Questions:
A - In the commentary, what did Omar write in 2012?
B - Rename "curtain" as "veil" throughout the commentary from "Tlaib has surrounded" to "everyone else’s problem.", and write out that portion with the change.

Text for analysis:
But that is only the most recent infraction — one for which Tlaib was censured by her colleagues in Congress but “praised” by her constituents. Tlaib has accused her fellow members who fail to support the BDS movement’s efforts to stigmatize American Jews and remove them from positions of authority because they are Jews of dual loyalty to Israel. They “forgot what country they represent,” she insisted.

Tlaib has surrounded herself and promoted her associations with people like Abbas Hamideh, who has likened Zionism to Nazism. She reported experiencing “a calming feeling” when she contemplates the Holocaust because, in the ahistorical narrative in her head, it preceded the Palestinians’ voluntary sacrifice of their “human dignity” so that Jews might have a homeland in a territory in which they didn’t belong.

“If you open the curtain and look behind the curtain, it’s the same people that make money and, yes, they do, off of racism, off of these broken policies,” Tlaib told the hateful organization Democratic Socialists of America of the nefarious moneyed interests secretly in control of events. “There is someone there making money.”

If Chait cannot see the antisemitism in these and many other remarks that consistently err in the same direction, that is not everyone else’s problem.

Okay, well, how about Representative Ilhan Omar? To explain away her penchant for antisemitic remarks, Chait offered a revisionist history. “Well, the party made clear those comments were unacceptable,” he insisted. “Omar apologized, and Democrats supported a Congressional resolution denouncing them. That is how a healthy party operates.” This sequence of events bears no resemblance to the historical record.

“Israel has hypnotized the world,” Omar wrote in 2012 amid a round of Israeli airstrikes on targets in Gaza in response to an attack on Israeli military patrol followed by a barrage of rocket fire toward civilian targets in Israel. The remark branding Jews as seductive, mesmeric manipulators was unsurfaced and chastised, and Omar apologized for it. “It’s all about the Benjamins, baby,” Omar later said of American lawmakers who devote themselves to “defending a foreign nation.” Once again, she was criticized, and once again, she relented. It was her third antisemitic scandal, one for which Omar steadfastly refused to apologize, that resulted in the effort to censure her.

Information:
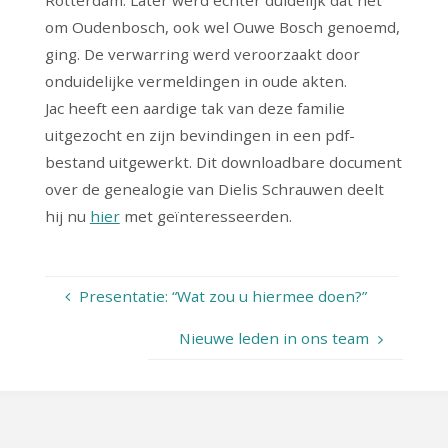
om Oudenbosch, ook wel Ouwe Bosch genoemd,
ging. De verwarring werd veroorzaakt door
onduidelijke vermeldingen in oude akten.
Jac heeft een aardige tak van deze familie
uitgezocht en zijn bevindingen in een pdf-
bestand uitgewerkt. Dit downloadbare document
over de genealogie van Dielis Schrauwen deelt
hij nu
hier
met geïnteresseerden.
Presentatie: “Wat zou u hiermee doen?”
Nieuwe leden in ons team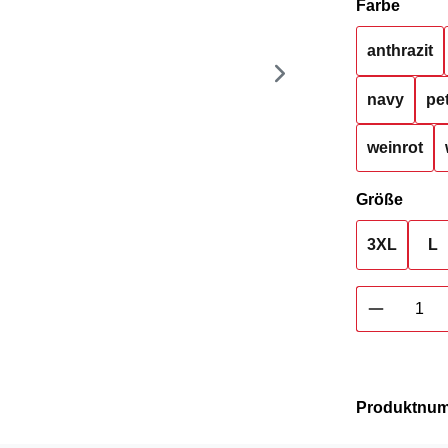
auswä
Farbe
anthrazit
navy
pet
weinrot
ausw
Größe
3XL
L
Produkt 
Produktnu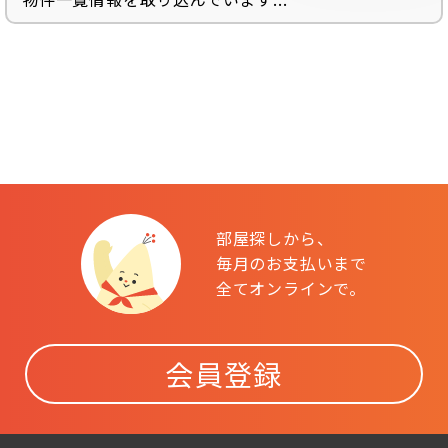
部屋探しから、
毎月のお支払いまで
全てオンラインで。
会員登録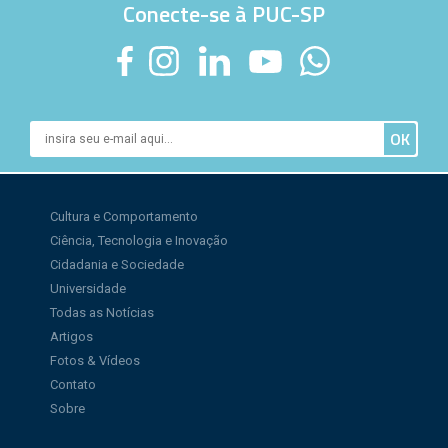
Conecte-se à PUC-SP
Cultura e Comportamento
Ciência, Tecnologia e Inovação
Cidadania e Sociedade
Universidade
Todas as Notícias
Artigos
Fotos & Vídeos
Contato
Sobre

--

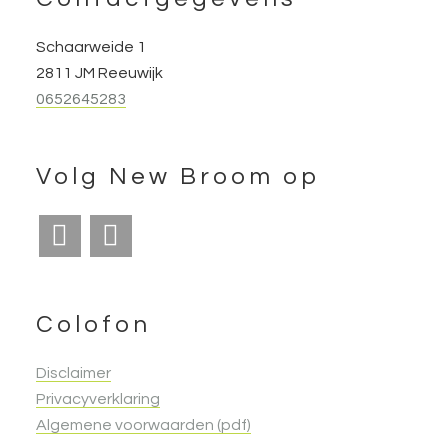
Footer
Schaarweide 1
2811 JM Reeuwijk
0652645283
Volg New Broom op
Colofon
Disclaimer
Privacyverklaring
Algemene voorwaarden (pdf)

--

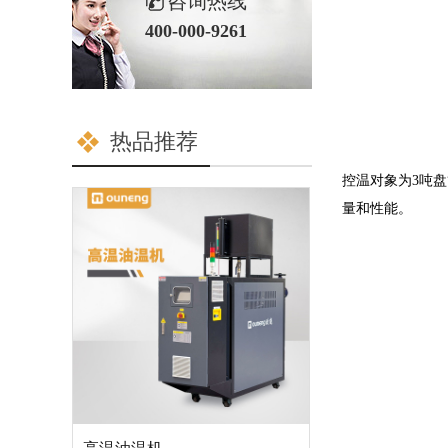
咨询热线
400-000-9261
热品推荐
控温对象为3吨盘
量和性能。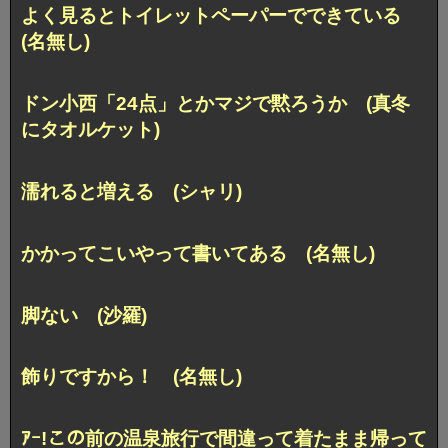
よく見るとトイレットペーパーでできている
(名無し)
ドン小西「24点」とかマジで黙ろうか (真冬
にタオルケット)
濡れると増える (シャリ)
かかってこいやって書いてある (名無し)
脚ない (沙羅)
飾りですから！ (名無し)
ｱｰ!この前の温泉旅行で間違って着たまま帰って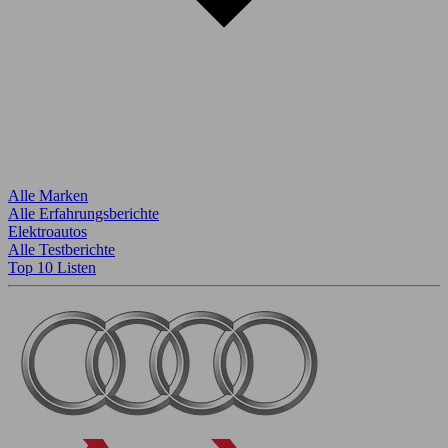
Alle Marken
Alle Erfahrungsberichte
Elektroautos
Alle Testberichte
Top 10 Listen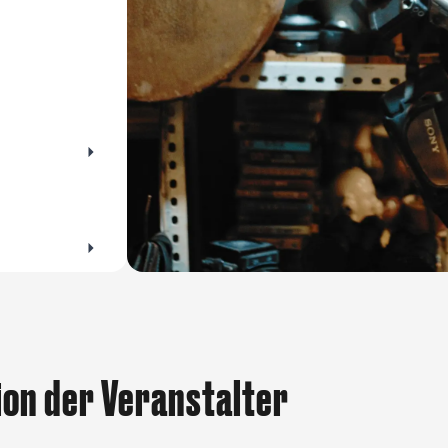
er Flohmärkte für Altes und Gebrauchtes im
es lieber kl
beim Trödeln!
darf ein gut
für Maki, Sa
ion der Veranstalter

Task solutions:
A - "Israel has hypnotized the world."

B -
Tlaib has surrounded herself and promoted her associations with people like Abbas Hamideh, who has likened Zionism to Nazism. She reported experiencing “a calming feeling” when she contemplates the Holocaust because, in the ahistorical narrative in her head, it preceded the Palestinians’ voluntary sacrifice of their “human dignity” so that Jews might have a homeland in a territory in which they didn’t belong.

“If you open the veil and look behind the veil, it’s the same people that make money and, yes, they do, off of racism, off of these broken policies,” Tlaib told the hateful organization Democratic Socialists of America of the nefarious moneyed interests secretly in control of events. “There is someone there making money.”

If Chait cannot see the antisemitism in these and many other remarks that consistently err in the same direction, that is not everyone else’s problem.